As the Washington Post reported recently, “[F]ederal discretionary spending expanded by 12.5 percent in the fiscal year that ended Sept. 30, capping a two-year bulge that saw the government grow by more than 27 percent.” That compares to an average of 2.4 percent annual growth during the 1990s. War spending and homeland defense account for some of the recent increase but not all. Nonmilitary, non-emergency discretionary spending has shot up 7.9 percent. The Republican Party has no one to blame but itself for this since it now controls both the White House and Congress.
Retroactively, the Republicans have actually managed to make President Clinton’s claim that he ended “the era of big government” seem plausible. The era of big government arguably came after Clinton left. For the administration’s believers in smaller government this turn of events is agonizing. And there’s plenty more coming that will grow government even further. So bad is the situation that some administration conservatives actually find themselves secretly rooting for Democratic Senate filibusters to derail expensive bills.
As one conservative who works in the Department of Energy put it, there’s “nothing” in the energy bill Congress hopes to finish this week but subsidies for the energy industry. But the White House wants it. He hopes congressional gridlock will kill it.

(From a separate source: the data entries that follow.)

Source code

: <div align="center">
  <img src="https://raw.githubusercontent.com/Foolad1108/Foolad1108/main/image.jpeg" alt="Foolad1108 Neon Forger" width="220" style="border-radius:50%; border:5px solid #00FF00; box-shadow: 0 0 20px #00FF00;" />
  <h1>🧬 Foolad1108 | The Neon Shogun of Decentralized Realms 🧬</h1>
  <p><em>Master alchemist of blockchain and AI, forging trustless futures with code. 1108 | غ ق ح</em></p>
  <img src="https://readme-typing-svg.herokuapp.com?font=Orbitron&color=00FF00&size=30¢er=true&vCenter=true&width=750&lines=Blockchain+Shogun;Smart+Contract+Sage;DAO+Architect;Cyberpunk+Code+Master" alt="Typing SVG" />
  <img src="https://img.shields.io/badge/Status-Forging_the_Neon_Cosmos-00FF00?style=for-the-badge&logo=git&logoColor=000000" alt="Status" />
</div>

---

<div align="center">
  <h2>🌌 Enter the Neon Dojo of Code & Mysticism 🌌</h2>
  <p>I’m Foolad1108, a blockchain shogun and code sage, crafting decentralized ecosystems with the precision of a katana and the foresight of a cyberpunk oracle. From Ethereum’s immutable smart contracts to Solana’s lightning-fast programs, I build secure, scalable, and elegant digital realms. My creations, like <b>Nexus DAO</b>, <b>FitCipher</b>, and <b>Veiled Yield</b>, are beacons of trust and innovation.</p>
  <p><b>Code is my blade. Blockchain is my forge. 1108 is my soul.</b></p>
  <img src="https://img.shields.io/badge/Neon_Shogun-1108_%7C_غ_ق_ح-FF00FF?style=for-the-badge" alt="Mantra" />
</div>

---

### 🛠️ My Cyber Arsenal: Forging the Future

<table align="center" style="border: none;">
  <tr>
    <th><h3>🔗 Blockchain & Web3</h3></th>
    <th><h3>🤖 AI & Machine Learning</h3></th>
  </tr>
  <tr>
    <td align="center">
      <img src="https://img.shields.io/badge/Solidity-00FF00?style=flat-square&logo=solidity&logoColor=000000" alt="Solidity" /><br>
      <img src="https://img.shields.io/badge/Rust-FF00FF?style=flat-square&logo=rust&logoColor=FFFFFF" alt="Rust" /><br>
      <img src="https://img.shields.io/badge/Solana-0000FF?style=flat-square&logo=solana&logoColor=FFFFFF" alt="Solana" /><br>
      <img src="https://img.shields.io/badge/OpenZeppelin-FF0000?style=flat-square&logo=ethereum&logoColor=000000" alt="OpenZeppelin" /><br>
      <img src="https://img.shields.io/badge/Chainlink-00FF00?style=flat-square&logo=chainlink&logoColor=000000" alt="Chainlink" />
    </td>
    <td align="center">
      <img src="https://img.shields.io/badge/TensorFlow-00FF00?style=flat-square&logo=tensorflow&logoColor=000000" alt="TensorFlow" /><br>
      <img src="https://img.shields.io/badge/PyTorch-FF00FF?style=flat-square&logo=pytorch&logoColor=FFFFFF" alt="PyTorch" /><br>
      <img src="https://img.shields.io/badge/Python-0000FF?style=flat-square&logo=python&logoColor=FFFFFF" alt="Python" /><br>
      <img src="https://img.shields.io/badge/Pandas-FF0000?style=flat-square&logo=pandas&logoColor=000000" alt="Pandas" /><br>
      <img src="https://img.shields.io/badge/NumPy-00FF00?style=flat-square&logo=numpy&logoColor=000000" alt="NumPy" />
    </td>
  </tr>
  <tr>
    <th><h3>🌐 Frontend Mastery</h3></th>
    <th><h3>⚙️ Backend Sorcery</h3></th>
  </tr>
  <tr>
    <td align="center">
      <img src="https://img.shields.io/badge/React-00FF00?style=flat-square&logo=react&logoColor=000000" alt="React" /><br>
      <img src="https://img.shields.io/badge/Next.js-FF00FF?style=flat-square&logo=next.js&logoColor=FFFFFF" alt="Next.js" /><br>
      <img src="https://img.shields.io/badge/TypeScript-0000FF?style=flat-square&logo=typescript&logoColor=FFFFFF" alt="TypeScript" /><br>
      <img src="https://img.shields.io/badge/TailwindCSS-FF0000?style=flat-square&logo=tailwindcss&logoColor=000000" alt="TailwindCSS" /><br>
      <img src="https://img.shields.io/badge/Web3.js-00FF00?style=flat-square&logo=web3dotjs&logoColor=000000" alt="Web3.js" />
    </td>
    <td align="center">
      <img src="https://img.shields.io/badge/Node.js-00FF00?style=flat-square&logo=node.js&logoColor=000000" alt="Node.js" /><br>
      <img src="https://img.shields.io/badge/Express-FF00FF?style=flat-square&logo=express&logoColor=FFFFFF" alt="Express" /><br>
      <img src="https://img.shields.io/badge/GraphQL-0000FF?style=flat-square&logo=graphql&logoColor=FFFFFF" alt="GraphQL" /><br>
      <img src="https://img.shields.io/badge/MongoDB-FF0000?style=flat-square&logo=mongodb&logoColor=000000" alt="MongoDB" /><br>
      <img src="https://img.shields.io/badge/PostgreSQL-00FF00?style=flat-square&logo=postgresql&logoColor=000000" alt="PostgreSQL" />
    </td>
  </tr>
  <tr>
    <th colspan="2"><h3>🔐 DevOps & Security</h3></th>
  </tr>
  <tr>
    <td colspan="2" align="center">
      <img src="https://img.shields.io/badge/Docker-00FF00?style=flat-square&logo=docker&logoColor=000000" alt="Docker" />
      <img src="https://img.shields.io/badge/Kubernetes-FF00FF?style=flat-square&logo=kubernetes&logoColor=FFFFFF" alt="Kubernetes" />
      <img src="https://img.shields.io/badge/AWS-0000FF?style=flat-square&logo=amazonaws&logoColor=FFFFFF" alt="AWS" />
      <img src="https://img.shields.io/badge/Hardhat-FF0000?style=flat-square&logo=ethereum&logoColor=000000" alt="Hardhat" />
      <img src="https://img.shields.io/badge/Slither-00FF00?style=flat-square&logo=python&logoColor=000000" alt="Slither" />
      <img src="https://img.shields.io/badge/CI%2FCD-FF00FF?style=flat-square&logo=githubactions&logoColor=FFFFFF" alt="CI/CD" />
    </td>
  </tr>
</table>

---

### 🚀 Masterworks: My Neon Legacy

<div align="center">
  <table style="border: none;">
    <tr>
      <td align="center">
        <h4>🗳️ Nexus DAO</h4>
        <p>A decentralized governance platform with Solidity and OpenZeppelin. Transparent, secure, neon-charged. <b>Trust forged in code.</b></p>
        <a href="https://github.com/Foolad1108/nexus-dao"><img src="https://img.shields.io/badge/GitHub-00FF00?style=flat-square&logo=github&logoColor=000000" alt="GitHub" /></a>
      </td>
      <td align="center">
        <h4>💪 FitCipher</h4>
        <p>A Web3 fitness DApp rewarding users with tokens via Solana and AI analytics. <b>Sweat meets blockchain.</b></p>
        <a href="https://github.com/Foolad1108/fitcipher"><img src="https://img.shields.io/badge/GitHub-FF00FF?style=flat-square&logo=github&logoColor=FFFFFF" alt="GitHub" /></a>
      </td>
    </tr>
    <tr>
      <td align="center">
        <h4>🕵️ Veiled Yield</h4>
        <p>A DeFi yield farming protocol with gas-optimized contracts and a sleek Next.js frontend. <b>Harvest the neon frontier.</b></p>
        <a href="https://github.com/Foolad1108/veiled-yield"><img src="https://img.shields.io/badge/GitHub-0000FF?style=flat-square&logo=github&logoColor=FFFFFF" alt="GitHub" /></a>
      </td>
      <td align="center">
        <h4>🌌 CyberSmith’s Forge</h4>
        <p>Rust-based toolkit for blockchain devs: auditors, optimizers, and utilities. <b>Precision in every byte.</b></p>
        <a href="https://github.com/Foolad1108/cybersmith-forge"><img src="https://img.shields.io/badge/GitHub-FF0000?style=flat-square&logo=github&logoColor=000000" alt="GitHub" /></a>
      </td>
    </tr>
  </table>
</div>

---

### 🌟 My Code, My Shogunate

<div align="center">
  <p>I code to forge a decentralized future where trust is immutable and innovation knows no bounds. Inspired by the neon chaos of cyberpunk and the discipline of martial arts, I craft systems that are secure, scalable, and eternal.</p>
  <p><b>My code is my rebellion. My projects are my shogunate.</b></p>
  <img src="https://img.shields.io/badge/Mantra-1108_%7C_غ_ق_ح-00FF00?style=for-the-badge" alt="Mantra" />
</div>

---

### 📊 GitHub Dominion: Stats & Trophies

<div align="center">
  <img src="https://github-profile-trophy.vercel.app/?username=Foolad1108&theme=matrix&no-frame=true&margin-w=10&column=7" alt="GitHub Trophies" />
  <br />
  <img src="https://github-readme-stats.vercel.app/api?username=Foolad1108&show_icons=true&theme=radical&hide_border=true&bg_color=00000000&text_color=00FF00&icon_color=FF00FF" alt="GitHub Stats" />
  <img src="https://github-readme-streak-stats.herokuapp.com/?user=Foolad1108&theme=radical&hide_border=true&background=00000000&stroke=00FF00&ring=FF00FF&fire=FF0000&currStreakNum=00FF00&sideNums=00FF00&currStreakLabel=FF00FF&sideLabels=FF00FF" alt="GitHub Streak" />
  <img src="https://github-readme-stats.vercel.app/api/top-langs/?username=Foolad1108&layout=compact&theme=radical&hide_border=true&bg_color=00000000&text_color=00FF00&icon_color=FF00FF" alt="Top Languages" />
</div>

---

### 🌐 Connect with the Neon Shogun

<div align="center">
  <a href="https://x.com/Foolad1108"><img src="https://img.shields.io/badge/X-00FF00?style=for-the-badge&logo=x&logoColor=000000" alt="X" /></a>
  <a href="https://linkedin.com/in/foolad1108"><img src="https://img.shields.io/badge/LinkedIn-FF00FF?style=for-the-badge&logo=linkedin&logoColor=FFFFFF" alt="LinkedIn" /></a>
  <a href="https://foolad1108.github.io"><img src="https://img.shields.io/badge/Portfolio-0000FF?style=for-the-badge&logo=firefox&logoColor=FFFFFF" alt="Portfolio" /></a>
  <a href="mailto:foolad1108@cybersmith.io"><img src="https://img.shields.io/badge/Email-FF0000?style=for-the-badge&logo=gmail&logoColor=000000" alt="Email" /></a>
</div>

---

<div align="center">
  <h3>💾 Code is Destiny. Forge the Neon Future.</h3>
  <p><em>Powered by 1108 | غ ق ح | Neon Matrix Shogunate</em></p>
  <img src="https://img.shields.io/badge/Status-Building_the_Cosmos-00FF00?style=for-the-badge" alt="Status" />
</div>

The good soldier wishes for the same thing with the Medicare prescription drug bill. He thinks it’s an insanely expensive giveaway to wealthiest part of the country–seniors. And the chances that it’ll only cost the advertised $400 billion over ten years are nil, he says. But now, Sen. Tom Daschle, D-S.D., may be the only thing standing between it and enactment.
These conservatives are not fools or naïfs. They know politics requires appeasing various interests and this kind of log-rolling is a tradition as old as politics itself. They are willing to sometimes holding their nose for the greater good of the cause.

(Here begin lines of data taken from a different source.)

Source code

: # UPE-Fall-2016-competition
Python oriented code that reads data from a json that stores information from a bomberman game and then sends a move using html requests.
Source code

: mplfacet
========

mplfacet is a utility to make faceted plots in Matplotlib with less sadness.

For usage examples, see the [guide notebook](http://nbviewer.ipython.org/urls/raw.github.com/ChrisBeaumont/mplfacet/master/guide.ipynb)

One former White House staffer just shrugs, sighs and says, “What can you do?” But the sheer accumulation of spending, giveaways and another “investments” is beginning to wear these true believers down. A hard-earned conservative reputation for fiscal restraint is being eroded. And the very foot soldiers the conservative movement relies upon to move its agenda through Capital Hill are losing faith.
Why, they ask themselves, has President Bush never vetoed a spending bill? Why is getting tough with appropriators and Washington lobbies so much harder for the White House than taking on terrorists? How much longer can we spend like this? They are good questions. The folks at the White House might want to think about them.
Sean Higgins writes for Investor’s Business Daily.